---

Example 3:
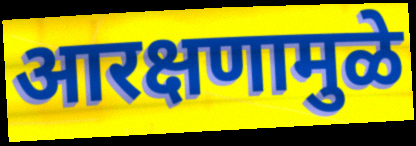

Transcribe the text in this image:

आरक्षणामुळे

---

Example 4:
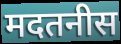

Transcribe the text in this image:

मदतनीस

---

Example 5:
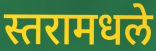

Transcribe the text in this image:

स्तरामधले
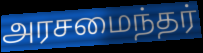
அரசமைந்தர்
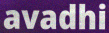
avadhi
---
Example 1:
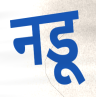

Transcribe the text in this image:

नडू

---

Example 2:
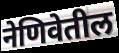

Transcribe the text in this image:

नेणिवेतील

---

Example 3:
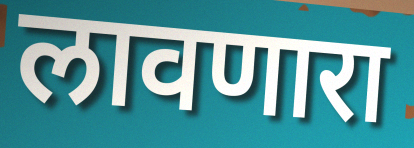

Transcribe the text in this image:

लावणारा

| WHAT IS NEEDED |
Note each line of the material holding "Example" and copy it out.

| ANSWER |
Example 3:
Example 4:
Example 5:
Example 1:
Example 2:
Example 3:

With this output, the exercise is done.